▸ **CONSIGNE A**:
D'après le texte fourni, depuis quel âge Rossella vit-elle en Calabre ?

▸ **TEXTE FOURNI**:
*-*-*

Rossella n’est pas originaire de Calabre mais elle y vit depuis ses 20 ans, âge auquel elle est tombée amoureuse de la région et d’un calabrais (dans cet ordre). Elle s’achète alors une maison en ruine dans le village « fantôme »de Pentedattilo, qui offre une vue sur la mer et la Sicile toute proche. Fantôme car comme dans beaucoup d’autres villages calabrais, les habitants ont petit à petit abandonné les rues étroites et escarpées des bourgs anciens, au gré des relogements consécutifs aux nombreux tremblements de terres et inondations qui ont frappé la région au siècle dernier.

Mais revenons à nos chèvres et Rossella qui, elle, a choisi le chemin inverse. Durant quarante ans, elle retape puis loue durant l’été la maison de Pentedattilo en même temps qu’elle travaille et vit quelques dizaines de km plus au nord, dans l’exploitation agricole de son compagnon Calabrais. Compagnon et non mari, la nuance a son importance, déjà parce qu’elle dénote d’une certaine liberté d’esprit dans la société paysanne traditionnelle de Calabre. Mais surtout, quand un soir son compagnon ne revient pas, victime d’un crise cardiaque en campagne, Rossella n’a plus aucun droit légal sur leur ferme, leur maison commune, leurs terres. Et la belle famille ne compte pas céder ne serait-ce qu’un doigt de ce qui leur appartient désormais de droit.

*-*-*

▸ **CONSIGNE B**:
Recopiez, s'il vous plaît, uniquement les lignes des enregistrements allant de la ligne contenant « שהחוגה מורה. » à la ligne contenant « Белорусская Федерация Гандбола », ces deux lignes incluses. Omettez les images dans votre réponse.

▸ **MATÉRIEL DE TRAVAIL**:
*-*-*

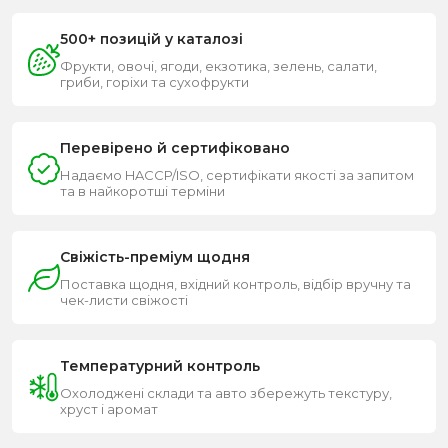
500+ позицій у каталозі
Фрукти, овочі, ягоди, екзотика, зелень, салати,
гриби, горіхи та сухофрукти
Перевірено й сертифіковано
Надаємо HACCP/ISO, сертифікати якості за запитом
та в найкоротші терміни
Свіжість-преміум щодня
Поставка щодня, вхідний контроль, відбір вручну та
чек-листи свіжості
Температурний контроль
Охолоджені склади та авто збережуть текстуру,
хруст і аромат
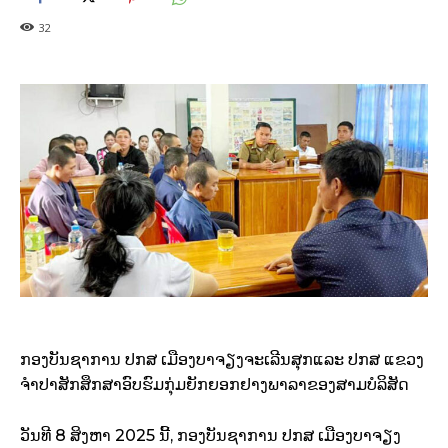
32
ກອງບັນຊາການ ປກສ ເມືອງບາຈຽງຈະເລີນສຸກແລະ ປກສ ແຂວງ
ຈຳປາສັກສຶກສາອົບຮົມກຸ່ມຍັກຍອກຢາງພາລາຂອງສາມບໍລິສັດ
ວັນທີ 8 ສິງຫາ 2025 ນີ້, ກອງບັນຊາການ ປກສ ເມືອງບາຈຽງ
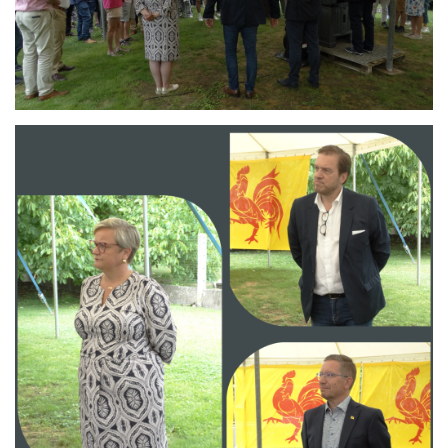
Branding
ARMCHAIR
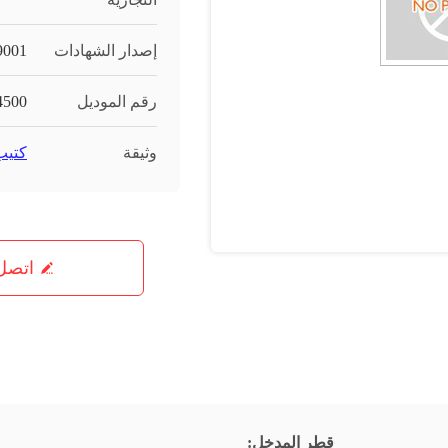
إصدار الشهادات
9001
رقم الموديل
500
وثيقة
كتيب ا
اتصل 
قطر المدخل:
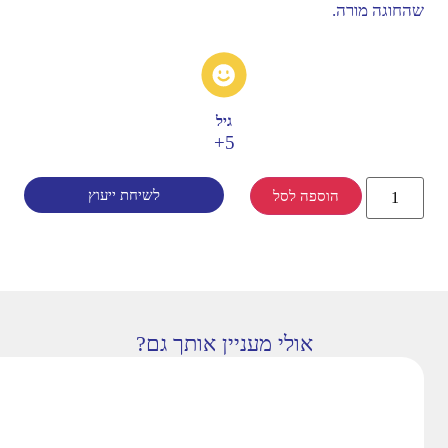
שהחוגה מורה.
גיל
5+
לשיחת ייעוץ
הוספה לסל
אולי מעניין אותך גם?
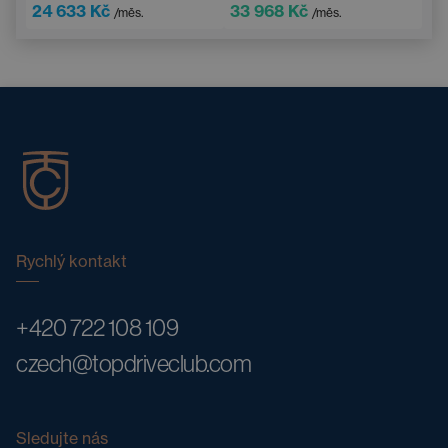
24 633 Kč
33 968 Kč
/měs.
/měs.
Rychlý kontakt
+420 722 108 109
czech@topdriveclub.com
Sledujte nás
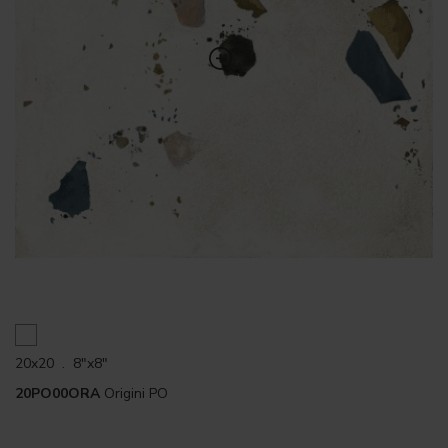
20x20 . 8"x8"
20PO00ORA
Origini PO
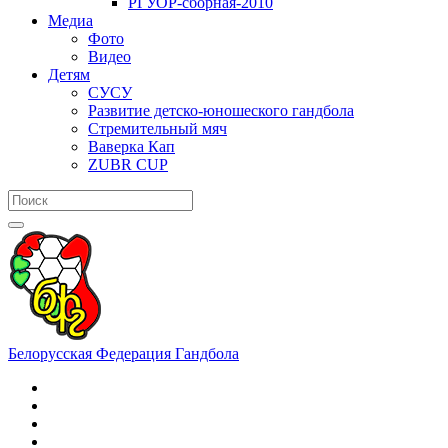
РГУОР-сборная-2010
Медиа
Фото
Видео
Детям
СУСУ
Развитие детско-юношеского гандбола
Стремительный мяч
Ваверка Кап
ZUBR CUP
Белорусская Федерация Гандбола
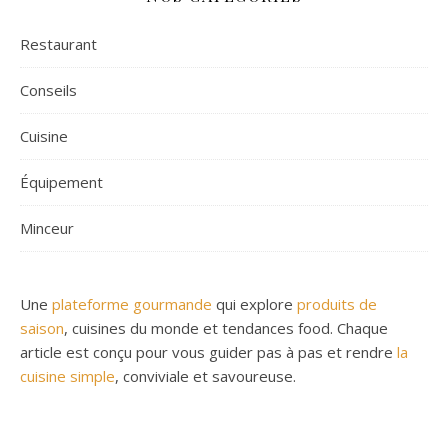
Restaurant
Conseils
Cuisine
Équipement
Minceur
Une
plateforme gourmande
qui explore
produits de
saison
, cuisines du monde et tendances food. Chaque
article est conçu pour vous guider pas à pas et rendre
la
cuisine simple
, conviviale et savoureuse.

*-*-*

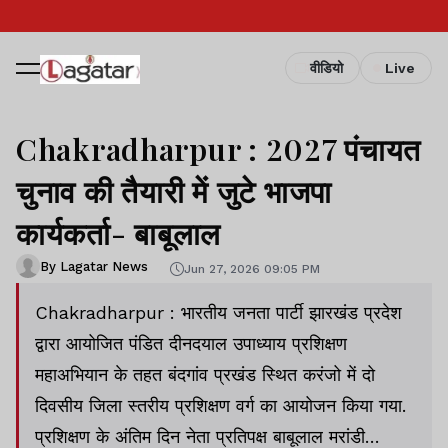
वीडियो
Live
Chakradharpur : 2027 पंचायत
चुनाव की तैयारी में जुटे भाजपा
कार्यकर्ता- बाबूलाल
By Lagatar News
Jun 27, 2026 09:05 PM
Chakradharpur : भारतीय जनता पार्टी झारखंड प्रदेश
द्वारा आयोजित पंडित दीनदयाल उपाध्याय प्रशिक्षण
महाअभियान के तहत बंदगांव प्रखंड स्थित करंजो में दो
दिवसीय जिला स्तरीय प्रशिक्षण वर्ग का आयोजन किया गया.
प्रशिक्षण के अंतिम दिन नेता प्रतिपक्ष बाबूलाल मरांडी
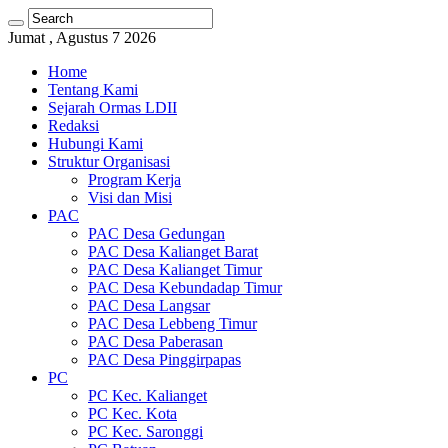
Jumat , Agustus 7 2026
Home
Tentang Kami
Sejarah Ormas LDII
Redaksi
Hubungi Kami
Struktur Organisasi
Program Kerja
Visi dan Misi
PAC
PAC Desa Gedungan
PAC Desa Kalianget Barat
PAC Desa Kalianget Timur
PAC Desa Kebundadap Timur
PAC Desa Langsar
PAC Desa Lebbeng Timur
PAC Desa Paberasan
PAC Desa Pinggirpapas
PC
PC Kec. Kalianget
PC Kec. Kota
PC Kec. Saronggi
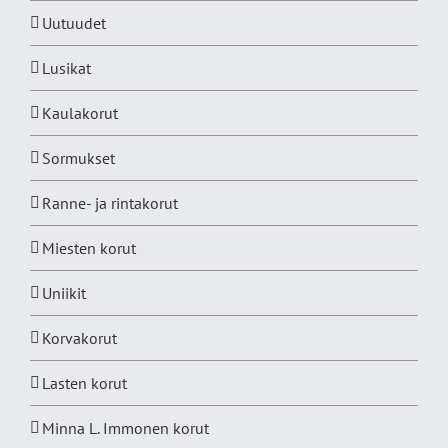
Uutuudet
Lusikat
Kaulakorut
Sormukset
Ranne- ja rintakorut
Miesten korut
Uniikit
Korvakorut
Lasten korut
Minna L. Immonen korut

*-*-*

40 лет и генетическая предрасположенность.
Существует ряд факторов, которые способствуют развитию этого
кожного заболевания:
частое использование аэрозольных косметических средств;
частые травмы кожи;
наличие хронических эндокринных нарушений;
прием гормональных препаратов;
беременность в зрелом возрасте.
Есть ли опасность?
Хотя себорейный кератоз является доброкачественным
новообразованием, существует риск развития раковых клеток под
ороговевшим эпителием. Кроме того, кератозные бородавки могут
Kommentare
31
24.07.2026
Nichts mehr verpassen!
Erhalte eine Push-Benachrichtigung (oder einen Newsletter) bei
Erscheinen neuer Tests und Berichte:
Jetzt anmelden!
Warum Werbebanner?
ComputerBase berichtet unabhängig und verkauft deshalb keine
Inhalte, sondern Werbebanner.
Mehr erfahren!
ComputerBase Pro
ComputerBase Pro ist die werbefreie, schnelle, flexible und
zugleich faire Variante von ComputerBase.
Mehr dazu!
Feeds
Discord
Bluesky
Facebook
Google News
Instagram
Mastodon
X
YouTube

*-*-*

▸ **RÉPONSE A**:
Depuis ses 20 ans.

▸ **RÉPONSE B**:
שהחוגה מורה.
גיל
5+
לשיחת ייעוץ
הוספה לסל
אולי מעניין אותך גם?
24 633 Kč
33 968 Kč
/měs.
/měs.
Rychlý kontakt
+420 722 108 109
czech@topdriveclub.com
Sledujte nás
20x20 . 8"x8"
20PO00ORA
Origini PO
РГУОР-сборная-2010
Медиа
Фото
Видео
Детям
СУСУ
Развитие детско-юношеского гандбола
Стремительный мяч
Ваверка Кап
ZUBR CUP
Белорусская Федерация Гандбола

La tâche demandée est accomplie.